All these are services that are not the preserve of the wealthy and which are equally affected by the taxes in the air travel industry. The aviation industry is pivotal to the country’s financial position, hence the concern by the government, according to Captain Mary Mukulu, an aviation expert.

“We have to understand that the industry as a whole, not just in the country, brings in a lot of income. The move to remove taxes for this sector was more than welcome; considering the pivotal role it plays in tourism and increasing foreign currency reserves,” she says.

According to the Economic Survey of 2023, Kenya currently has 939 licensed Aircraft Maintenance Engineers and 726 aircraft with Valid Certificate of airworthiness. A background check shows that about a decade ago, there was concern from tax experts during the implementation of the Finance Act, 2014, which repealed the section that allowed for the exemption of tax on aircraft parts and helicopters under 2,000kg, provided for in the VAT Act, 2013.

“In an effort to move forward and grow the industry, the supply or importation of aeroplanes of unladen weight exceeding 2000kg should be exempt from VAT. By so doing we become competitive, lucrative, and open to investment in the aviation sector. This also aligns well with the plans to make Jomo Kenyatta International Airport the number one aviation hub in Africa,” reads an excerpt from an article first published by KPMG. Erastus Kwaka, a managing partner at Crowe Erastus LLP, says the shift to neighbouring countries was caused by our uncompetitive nature.

“We at the Institute of Certified Public Accountants (ICPAK), made a lot of serious presentations and urged the government to exempt this service from VAT. The net result of this tax is that the country loses foreign exchange.”

Mr Kwaka notes that it will take a lot of convincing for the lost air maintenance business to return to Kenya.
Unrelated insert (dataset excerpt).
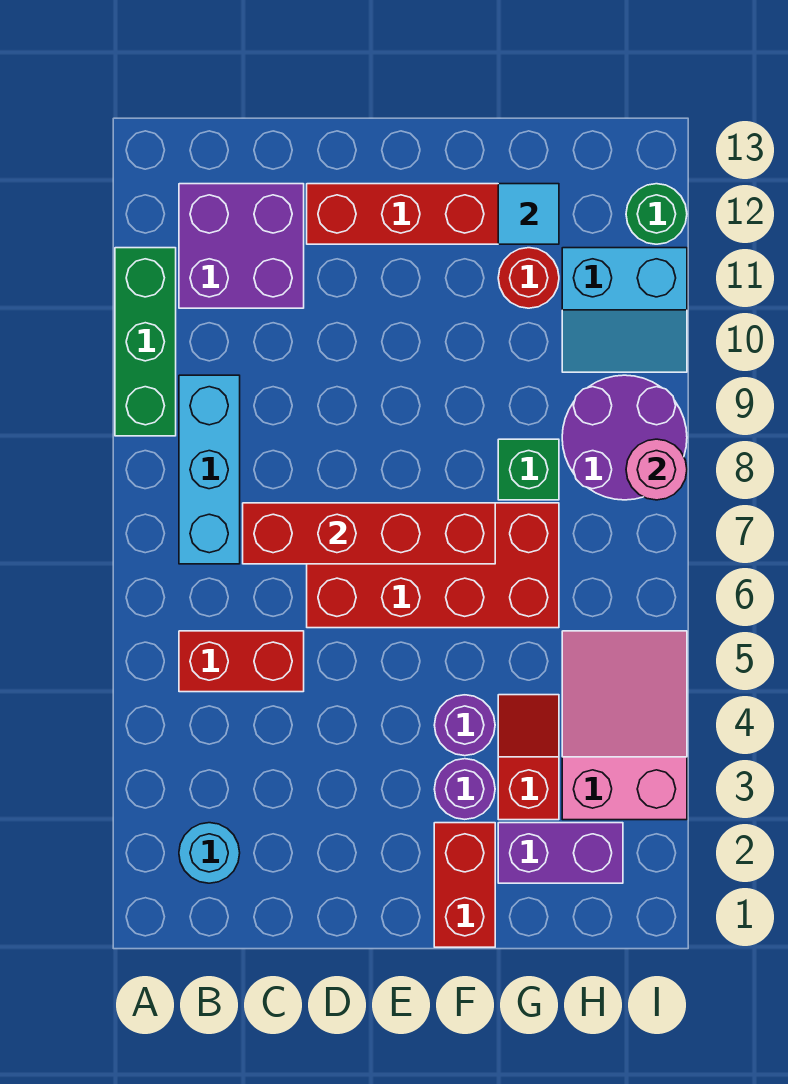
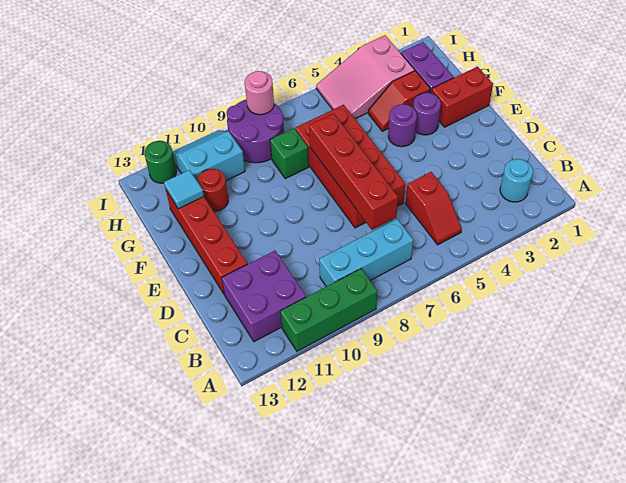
red 1x2 brick [179,631,304,692] -> red 1x2 slope [406,172,462,245]
cyan 2x2 slope [562,248,687,372] -> cyan 2x2 slope turned to [173,130,245,181]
Captain Kai Tinga, CEO Penial Air, insists that Kenya has an edge in the regional market. “We get jobs in Congo and Sudan, among other countries; jobs that are won through competitive bidding. Our neighbours in Tanzania and Uganda, for the longest time, have not been paying the taxes we pay. This outrightly makes their quotations cheaper, kicking us out,” he said. The Economic Survey released by KNBS in 2023 offers an interesting perspective on the aviation sector.

Principal value of imports of aircraft and associated equipment dropped by Sh2 billion from Sh17.8 billion in 2022 to Sh15.1 billion in 2023.

However, the number of aircraft moving through the Kenyan airports grew by 27.3 per cent from 253,981 in 2021 to 323,421 in 2022.